Taking a page out of one of the only books that I actually managed to finish (short attention span) — “How to Measure Anything” by Douglas Hubbard, “Anything can be measured. If a thing can be observed in any way at all, it lends itself to some type of measurement method. No matter how “fuzzy” the measurement is, it’s still a measurement if it tells you more than you knew before. And those very things most likely to be seen as immeasurable are, virtually always, solved by relatively simple measurement methods.”
The methods below each provide insights that simple sentiments cannot. They add a unique piece to the puzzle, in the hopes of being able to decipher more than what we already know.
Benchmarking is the easiest way to provide context to any situation. It is quick, simple, and often provides a fresh perspective to any issue. Benchmarking against yourself provides quantifiable, actionable measurement of who, what, where, why and how the sentiment/numbers shift across time periods.
*Sample Chart 3 – Benchmarking and monitoring shifts in sentiments across the first half (H1) and second half (H2) of the year. Insights can be drawn from reasons for these shifts, as well as how competitors have shifted.
Another way to benchmark is to compare your issues to those at a national level.
*Sample Chart 4 – What are netizens talking about on a national level. A potential “crisis” regarding healthcare on 18-Oct is still considerably low compared to issues regarding transport operations and cost of essential services.
2. Key message analysis
Going back to the objectives of publicity efforts — whether the public is aligned with the organization’s communications objectives. Objective-based measurement can be performed by tagging social media comments that are relevant to one’s intended communications messages through machine learning and topic modeling. For organizations with multiple communications messages, such an analysis could also help to determine the various messages that have been satisfied or need to be emphasized in future collaterals.
*Sample chart 5 – Key message analysis (hypothetical comms messages) across mainstream and social media. Identify gaps and leverage on opportunities.
——————
● **Tasks and exercises**
- A) Answer these about the passage on measuring sentiment, one line each:
(i) Which book does the passage quote, and who wrote it?
(ii) Which two periods does Sample Chart 3 compare?
(iii) In Sample Chart 4, which issues is the potential healthcare "crisis" on 18-Oct compared with?
- B) Output word for word the part of the passage on measuring sentiment that begins at the words "2. Key message" and stops after "in future collaterals.".
——————
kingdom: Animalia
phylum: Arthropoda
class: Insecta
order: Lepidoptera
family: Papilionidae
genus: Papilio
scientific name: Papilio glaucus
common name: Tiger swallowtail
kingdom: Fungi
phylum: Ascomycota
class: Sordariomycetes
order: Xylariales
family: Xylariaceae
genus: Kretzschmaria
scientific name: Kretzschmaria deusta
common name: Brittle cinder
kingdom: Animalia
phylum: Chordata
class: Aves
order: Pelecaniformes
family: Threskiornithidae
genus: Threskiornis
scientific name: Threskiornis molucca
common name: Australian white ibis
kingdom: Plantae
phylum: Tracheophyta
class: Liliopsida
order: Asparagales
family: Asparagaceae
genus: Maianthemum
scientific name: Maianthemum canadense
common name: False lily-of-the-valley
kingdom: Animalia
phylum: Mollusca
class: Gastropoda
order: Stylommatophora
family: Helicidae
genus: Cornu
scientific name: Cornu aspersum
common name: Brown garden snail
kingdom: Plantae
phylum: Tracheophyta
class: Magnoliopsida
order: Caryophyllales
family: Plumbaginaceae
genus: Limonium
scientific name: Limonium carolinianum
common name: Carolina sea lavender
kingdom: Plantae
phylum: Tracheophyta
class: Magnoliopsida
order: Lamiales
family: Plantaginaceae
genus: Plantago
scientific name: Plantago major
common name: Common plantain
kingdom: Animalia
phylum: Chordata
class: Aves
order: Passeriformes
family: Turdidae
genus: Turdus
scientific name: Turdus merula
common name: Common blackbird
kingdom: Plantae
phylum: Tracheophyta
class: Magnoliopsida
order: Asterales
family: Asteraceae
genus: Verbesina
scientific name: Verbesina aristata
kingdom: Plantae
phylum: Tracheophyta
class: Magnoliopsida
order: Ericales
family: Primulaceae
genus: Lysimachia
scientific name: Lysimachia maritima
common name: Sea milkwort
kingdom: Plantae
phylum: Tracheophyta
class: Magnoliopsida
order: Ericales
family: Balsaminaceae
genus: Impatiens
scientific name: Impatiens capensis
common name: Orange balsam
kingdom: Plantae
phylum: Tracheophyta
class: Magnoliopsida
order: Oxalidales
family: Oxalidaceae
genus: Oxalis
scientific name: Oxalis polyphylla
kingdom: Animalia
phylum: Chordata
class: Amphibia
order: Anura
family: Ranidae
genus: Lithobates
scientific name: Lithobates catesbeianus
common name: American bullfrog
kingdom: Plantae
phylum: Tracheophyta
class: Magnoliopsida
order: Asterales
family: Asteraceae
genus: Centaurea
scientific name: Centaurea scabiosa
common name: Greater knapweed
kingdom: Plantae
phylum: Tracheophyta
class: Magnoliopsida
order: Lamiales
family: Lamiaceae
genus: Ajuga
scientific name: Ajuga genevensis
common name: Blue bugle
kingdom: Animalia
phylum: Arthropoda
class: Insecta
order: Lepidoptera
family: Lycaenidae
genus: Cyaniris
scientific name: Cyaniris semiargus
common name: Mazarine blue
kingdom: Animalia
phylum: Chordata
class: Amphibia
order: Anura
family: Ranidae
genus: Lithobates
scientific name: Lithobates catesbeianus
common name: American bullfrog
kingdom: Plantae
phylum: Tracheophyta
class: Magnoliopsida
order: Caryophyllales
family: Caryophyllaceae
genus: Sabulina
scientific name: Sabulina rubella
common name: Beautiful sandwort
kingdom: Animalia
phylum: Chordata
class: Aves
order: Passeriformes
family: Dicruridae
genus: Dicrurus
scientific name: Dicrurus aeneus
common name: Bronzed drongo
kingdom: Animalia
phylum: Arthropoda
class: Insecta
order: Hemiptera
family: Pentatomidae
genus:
——————
● **Answers for the tasks**
- A)
(i) "How to Measure Anything" by Douglas Hubbard
(ii) The first half (H1) and the second half (H2) of the year
(iii) Transport operations and the cost of essential services

- B)
2. Key message analysis
Going back to the objectives of publicity efforts — whether the public is aligned with the organization’s communications objectives. Objective-based measurement can be performed by tagging social media comments that are relevant to one’s intended communications messages through machine learning and topic modeling. For organizations with multiple communications messages, such an analysis could also help to determine the various messages that have been satisfied or need to be emphasized in future collaterals.